Tutta la comunità era ispirata ad un rigido ascetismo che si esprimeva nella povertà, nell’ubbidienza assoluta e nella castità.
«Ma si ritengono straordinariamente ricchi perché ritengono che la frugalità, con la gioia, sia, come in realtà è, un sovrabbondante benessere» (Filone).
Non esisteva proprietà privata, il ricavato del lavoro era tutto consegnato al superiore che provvedeva alle necessità della comunità, ed ognuno era chiamato a vivere nella più assoluta povertà personale; gli stessi abiti che la comunità forniva dovevano essere portati fin che inservibili.
L’ubbidienza alle regole ed alle autorità era un altro caposaldo della vita religiosa, con l’impegno ad una perfetta castità. Non è improbabile che attorno al «monastero» vivessero anche delle famiglie che si dedicavano allo stesso ideale religioso pur nella vita coniugale. Infatti nel cimitero della comunità furono rinvenuti anche scheletri di donne.

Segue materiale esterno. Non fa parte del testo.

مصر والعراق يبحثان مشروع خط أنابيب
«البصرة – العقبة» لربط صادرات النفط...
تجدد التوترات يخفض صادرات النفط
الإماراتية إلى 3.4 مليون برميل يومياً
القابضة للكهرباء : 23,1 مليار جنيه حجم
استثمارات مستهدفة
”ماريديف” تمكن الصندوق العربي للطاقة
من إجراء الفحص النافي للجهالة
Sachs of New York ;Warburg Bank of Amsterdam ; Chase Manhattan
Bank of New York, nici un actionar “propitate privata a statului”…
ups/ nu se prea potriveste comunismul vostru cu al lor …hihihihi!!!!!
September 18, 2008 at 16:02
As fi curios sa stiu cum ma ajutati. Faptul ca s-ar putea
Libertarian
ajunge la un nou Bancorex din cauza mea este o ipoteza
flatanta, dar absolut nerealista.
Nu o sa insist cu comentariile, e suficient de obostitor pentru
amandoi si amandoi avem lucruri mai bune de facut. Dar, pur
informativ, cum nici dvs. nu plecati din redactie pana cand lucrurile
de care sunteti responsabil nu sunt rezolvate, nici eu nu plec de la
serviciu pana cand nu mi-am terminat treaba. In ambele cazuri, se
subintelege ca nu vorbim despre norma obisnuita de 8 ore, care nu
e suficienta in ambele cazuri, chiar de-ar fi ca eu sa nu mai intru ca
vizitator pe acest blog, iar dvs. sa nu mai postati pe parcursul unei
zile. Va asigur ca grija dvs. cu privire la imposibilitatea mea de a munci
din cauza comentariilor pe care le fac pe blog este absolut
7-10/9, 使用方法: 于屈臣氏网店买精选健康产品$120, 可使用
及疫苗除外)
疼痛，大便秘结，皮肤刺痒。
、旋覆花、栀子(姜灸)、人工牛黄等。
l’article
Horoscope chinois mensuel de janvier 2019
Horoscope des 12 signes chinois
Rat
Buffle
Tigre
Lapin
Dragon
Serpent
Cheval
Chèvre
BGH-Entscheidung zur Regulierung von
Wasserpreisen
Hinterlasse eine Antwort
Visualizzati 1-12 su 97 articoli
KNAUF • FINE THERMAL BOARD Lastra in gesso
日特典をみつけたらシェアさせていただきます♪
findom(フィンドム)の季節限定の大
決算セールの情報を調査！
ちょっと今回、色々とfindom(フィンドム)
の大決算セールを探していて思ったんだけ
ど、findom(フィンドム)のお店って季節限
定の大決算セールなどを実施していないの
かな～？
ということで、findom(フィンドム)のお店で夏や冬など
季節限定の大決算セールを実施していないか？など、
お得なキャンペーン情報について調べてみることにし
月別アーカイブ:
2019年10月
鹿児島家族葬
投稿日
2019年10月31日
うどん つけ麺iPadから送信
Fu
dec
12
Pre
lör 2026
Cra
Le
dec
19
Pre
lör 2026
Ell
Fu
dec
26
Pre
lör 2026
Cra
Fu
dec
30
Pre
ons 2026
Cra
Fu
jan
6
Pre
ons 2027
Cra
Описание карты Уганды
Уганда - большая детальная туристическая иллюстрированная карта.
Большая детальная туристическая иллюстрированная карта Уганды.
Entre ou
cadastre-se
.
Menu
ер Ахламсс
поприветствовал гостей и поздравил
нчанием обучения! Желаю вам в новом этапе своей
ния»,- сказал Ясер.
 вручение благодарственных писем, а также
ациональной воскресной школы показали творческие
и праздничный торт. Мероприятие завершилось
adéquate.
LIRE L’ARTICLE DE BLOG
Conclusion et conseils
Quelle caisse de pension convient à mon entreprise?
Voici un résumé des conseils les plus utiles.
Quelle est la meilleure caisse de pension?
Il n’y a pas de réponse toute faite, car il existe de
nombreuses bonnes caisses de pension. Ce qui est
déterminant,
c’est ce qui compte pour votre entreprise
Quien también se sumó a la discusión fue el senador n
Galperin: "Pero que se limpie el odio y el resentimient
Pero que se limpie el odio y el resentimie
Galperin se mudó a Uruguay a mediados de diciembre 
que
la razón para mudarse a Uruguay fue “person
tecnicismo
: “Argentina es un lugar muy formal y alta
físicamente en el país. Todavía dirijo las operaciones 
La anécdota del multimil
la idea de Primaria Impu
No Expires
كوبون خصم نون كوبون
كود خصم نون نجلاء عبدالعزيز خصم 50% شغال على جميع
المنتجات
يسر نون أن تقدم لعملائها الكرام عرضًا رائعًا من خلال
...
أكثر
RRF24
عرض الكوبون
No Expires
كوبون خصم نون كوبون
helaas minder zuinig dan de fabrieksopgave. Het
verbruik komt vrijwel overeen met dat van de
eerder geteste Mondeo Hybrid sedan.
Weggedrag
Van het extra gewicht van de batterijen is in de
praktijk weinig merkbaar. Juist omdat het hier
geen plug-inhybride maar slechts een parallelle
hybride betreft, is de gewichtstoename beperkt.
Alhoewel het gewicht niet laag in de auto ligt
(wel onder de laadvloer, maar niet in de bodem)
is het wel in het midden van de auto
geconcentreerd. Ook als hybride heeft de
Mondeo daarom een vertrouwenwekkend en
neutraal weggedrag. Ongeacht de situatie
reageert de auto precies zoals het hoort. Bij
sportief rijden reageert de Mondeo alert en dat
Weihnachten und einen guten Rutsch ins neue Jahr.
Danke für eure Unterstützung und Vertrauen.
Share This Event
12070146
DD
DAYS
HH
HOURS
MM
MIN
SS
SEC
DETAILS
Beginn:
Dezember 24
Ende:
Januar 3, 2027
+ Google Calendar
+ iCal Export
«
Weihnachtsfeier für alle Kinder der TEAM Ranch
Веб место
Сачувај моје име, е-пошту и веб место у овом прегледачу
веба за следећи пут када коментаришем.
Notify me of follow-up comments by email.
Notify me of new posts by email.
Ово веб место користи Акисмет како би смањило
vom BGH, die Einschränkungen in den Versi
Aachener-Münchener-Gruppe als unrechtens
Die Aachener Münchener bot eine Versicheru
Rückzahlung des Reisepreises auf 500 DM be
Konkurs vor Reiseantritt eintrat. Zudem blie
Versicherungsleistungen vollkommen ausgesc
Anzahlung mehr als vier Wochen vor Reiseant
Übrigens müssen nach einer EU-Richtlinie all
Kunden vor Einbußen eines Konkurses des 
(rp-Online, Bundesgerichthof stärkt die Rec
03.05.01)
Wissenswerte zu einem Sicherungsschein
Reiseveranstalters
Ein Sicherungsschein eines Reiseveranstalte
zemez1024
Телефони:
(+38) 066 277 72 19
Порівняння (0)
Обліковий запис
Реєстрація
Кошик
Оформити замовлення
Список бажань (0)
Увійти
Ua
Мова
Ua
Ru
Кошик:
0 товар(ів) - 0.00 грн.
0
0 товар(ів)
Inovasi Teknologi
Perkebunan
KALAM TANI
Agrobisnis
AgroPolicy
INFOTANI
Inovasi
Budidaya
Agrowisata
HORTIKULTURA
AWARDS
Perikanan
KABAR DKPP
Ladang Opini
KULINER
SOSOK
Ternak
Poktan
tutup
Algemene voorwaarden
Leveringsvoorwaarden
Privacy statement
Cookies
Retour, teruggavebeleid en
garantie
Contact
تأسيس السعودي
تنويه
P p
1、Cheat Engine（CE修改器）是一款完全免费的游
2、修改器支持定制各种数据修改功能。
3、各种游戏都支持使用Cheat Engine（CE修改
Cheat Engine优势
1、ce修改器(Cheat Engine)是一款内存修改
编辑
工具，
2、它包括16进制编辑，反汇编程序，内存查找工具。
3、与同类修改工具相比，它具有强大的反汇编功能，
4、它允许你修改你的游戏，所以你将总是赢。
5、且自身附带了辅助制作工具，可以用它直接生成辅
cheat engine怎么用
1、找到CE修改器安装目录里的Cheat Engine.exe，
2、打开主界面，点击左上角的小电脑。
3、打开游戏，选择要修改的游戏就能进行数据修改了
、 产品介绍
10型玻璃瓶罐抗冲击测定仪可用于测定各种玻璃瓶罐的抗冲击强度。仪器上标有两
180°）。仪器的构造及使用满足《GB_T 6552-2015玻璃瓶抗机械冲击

La vita era tutta organizzata in forma comunitaria e si svolgeva fra lavoro e preghiera. La giornata di lavoro, iniziata prima del levar del sole, era dedicata, in genere, all’artigianato, all’agricoltura ed allo studio. Ogni attività veniva sospesa verso mezzogiorno per compiere complessi riti di purificazione in preparazione al pranzo.
Il cibo, preparato da sacerdoti in stato di purità legale, consisteva per lo più in pane e vino dolce (mosto) che venivano presi solo in quantità sufficiente al sostentamento e con particolari preghiere; più che un pranzo era un vero e proprio pasto rituale. Veniva poi ripreso il lavoro fino al crepuscolo, quando, dopo il rituale di purificazione, con la preghiera in comune seguiva il rito della cena. Il giorno del sabato era dedicato ad un rigorosissimo riposo, tutto consacrato alla lettura ed alla interpretazione dei testi sacri, alla preghiera ed alla meditazione.
Nella spiritualità degli Esseni era forte la febbrile attesa escatologica: «la venuta del Messia è ormai prossima e con essa la vittoria dei figli della luce sui figli delle tenebre». Su questo punto è sorprendente la affinità di linguaggio con Giovanni il Battista. Il linguaggio è molto dualista: il mondo è diviso in due campi, il partito di Dio e quello di Beliar.
In campo escatologico: fede nell’aldilà ed in particolare nella Geenna (Abbadon) e nel Paradiso. Sono i primi a parlare di punizione eterna e credono nelle presenze angeliche e diaboliche (il principe delle tenebre, Belial).